Please use this identifier to cite or link to this item: https://scholarbank.nus.edu.sg/handle/10635/99195
Title: Approximating hyper-rectangles: Learning and pseudorandom sets
Authors: Auer, P.
Long, P.M. 
Srinivasan, A. 
Keywords: Approximations of distributions
Derandomization
Explicit constructions
Machine learning
Multiple-instance learning
PAC learning
Pseudorandomness
Ramsey graphs
Random graphs
Rectangles
Sample complexity
Issue Date: Dec-1998
Citation: Auer, P.,Long, P.M.,Srinivasan, A. (1998-12). Approximating hyper-rectangles: Learning and pseudorandom sets. Journal of Computer and System Sciences 57 (3) : 376-388. ScholarBank@NUS Repository.

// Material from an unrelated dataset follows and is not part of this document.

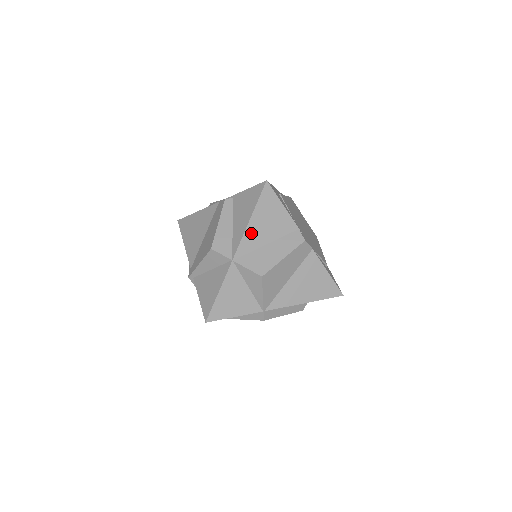
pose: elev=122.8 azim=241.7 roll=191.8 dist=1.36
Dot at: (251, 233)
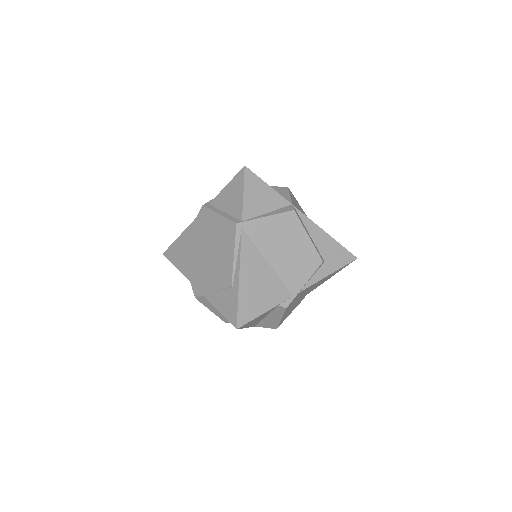
Dot at: occluded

Abstract: The PAC learning of rectangles has been studied because they have been found experimentally to yield excellent hypotheses for several applied learning problems. Also, pseudorandom sets for rectangles have been actively studied recently because (i) they are a subproblem common to the derandomization of depth-2 (DNF) circuits and derandomizing randomized logspace, and (ii) they approximate the distribution of n independent multivalued random variables. We present improved upper bounds for a class of such problems of "approximating" high-dimensional rectangles that arise in PAC learning and pseudorandomness. © 1998 Academic Press.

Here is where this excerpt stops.